Now, that being said. Yes, I had to redo our Fairy Path because despite the 1% chance of rain, it actually did rain about 2 hours after I finished, in the drought season. If that wasn’t enough, that night a Raccoon decided to remove all the roundish pebbles to check to see if they were seeds. It all had to be redone. Yeah, that actually happened. LOL! When the tree fell over 4 months after the 1st time I did it, you’d think I’d know I was cursed, but no. It looks really nice, for now.
Mortared Flat Tile, Large Rock or Shell
While you absolutely can place flat Tile or Shell into these smaller paths, it requires enough area for either a concrete, concrete board, or other completely stable subgrade. Flat Tile needs a thinset or mortar on the bottom to hold it into place. Mortar between them isn’t enough to keep it stable and a subgrade that shifts can break the thin Tiles or Shell.
We have a Fairy Staircase My Mom did with Original Hand Carved & Painted Tiles over the hibiscus mound. She made the Sea Turtle Tiles herself, firing them and everything. She cut the steps out of the mound placing the concrete boards, added a layer of thinset, placed her tiles with space between, used a trowel to spread the mortar, and sponged off the excess. It looks fantastic and has been a part of Our Garden for well over a decade.

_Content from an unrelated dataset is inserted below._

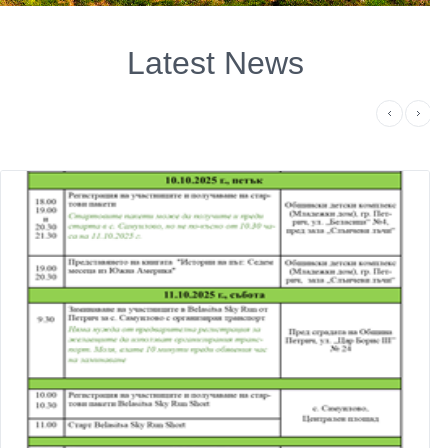
Latest News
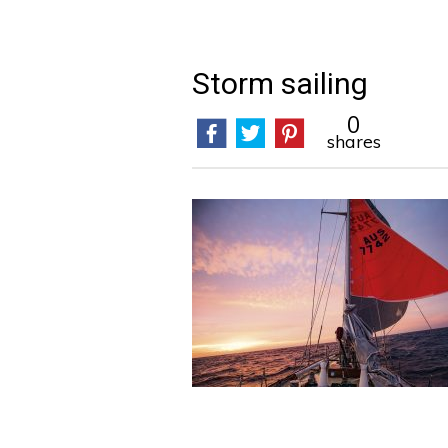
Storm sailing
0
shares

The trick with laying Tile is to continually check to make sure it’s level from one piece to the next. You’re floating thin Tiles on a wet layer of thinset. Crooked Tiles will stick up and eventually get knocked or chipped in a path. You want smooth sailing along your walk. And yes, this requires a meticulous hand.
How to Create a Fairy Path Through Raised Tree Roots
Whether you have a lumpy bumpy mess right where you need to walk or you have a small span in need of some magic, creating a Fairy Path is simple, functional, and fun. So, take a walk in your garden and start dreaming. When you come back in, here are the steps:
- Plan Your Path: Assess the area and decide the best route for your path. Consider the direction and whether it needs to go up or around obstacles.
- Choose Your Ground Cover: Select from mulch, rock, shell, vegetation, or other materials based on your garden’s needs and your preferences.
- Clear the Area: Remove weeds, loose roots and unwanted vegetation to prepare for the new path.
- Level and Fill: Add fill material in layers, compacting each layer to ensure a firm base. Aim for a slight slope for water drainage.
- Set the Ground Cover: Lay down your chosen ground cover material, ensuring it’s packed or set properly for stability and appearance.
- Add Finishing Touches: Place any decorative elements, like stones or lights, to enhance the magical feel of your Fairy Path.
- Maintain Your Path: Regularly check for wear and tear, replenish materials as needed, and keep vegetation trimmed and weeded.